Roughly an hour later, witnesses on Memorial Drive — the DCR-administered roadway running along the Charles River through Cambridge — described a man in a dark hoodie and beanie raising a long gun and firing at random vehicles near the River Street intersection, by the Mobil and Shell gas stations.
"A guy holding a rifle, a semi-automatic rifle… I ran. He just started shooting out of nowhere," a Mobil station worker told Boston 25.
Witnesses reported hearing 15 to 30 rounds during the exchange of fire before a state trooper struck Brown. Brown was transported to a hospital under guard.
Governor Maura Healey said in a statement: "There is no ongoing threat to the public. However, residents and commuters are strongly encouraged to avoid the area to allow public safety personnel to do their work.
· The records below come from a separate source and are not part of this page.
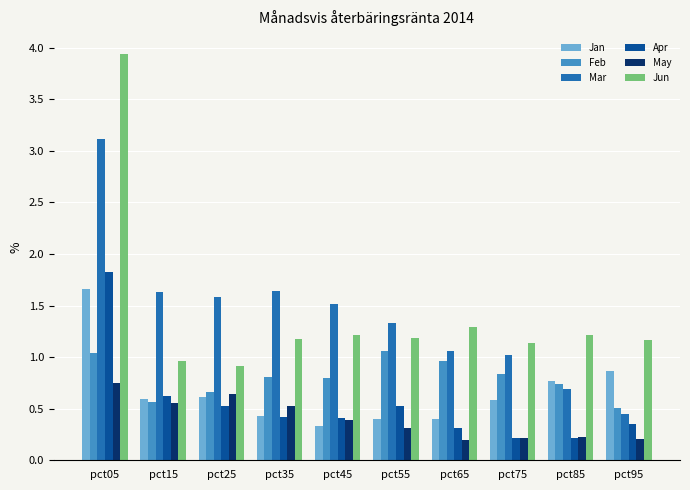

What are all the series names shown in the legend?

Jan, Feb, Mar, Apr, May, Jun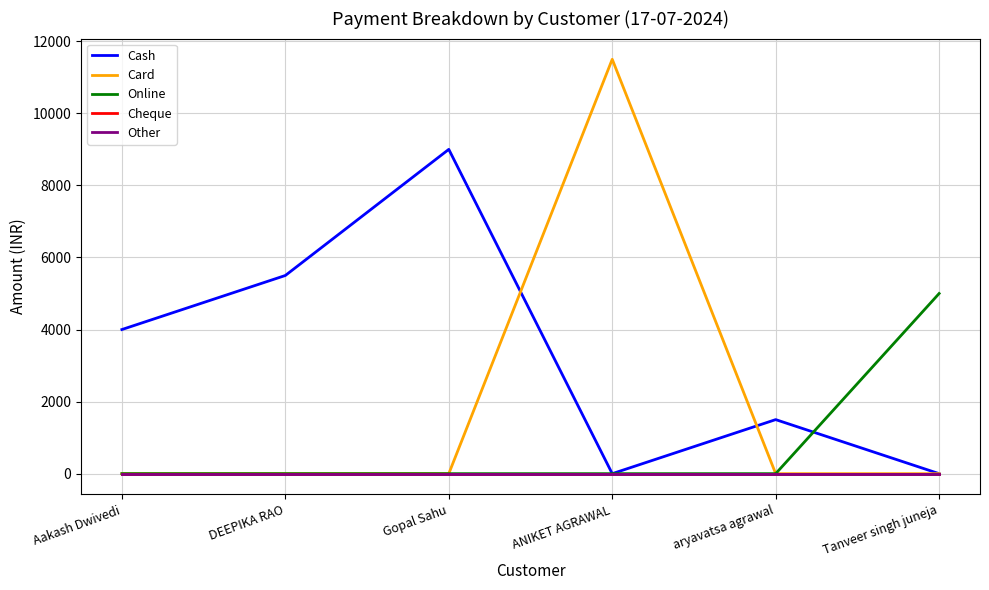

What is the total value across all series at ANIKET AGRAWAL?

11500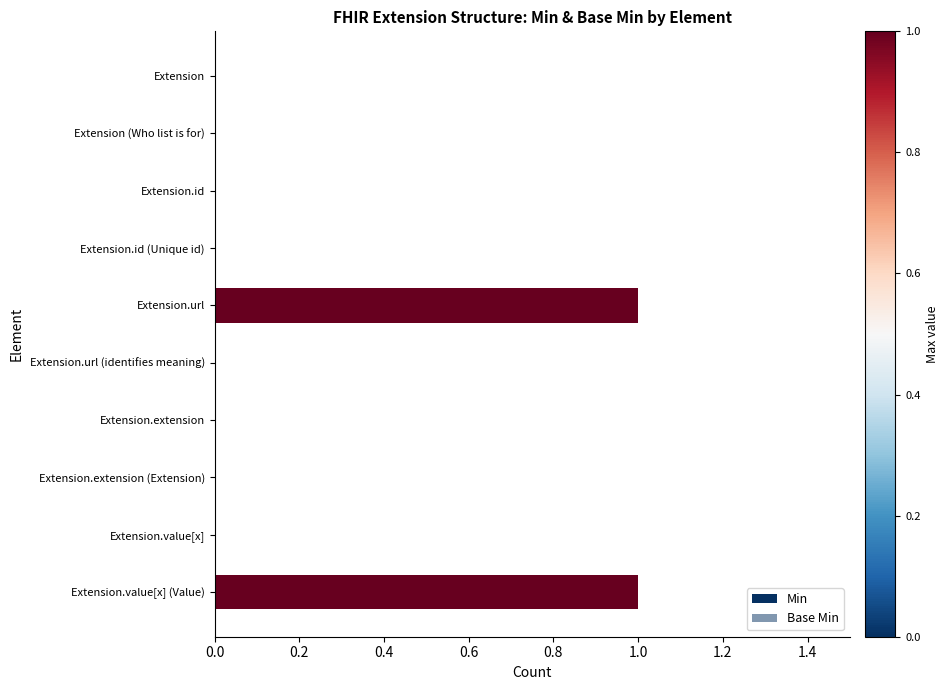

What position from the left is Extension?

1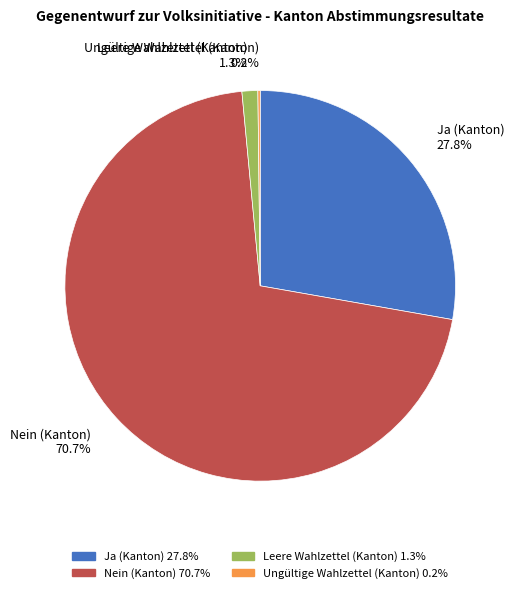

What percentage is the Ja (Kanton) slice, to the nearest percent?

28%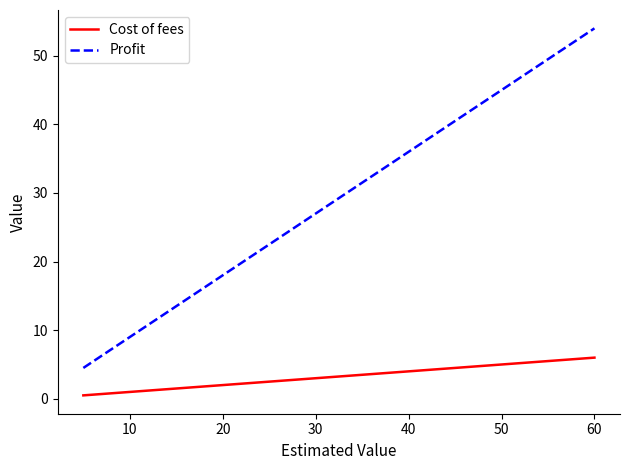

Is it true that Cost of fees equals 3.6 at 20?

False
Grateful to first responders who worked quickly to keep people safe and secure the scene."
Cambridge Police Sgt. Bob Reardon told Cambridge Day the city has officers and detectives on scene "assisting state police in their investigation."

The same gun-pointing posture, four years apart

In 2020 it was two Boston Police officers as Brown fired three times the rounds they returned. On Monday it was a USPS mail truck and Cambridge drivers — civilians who had nothing in common with Brown except that they happened to be on Memorial Drive at 1:30 in the afternoon.
In the four-year gap is one Suffolk Superior Court sentencing decision: 10-to-12 years recommended by the prosecutor, five-to-six handed down by the bench.
No charges had been filed in the Cambridge case as of Monday evening. Brown remains hospitalized.
This is a developing story and will be updated.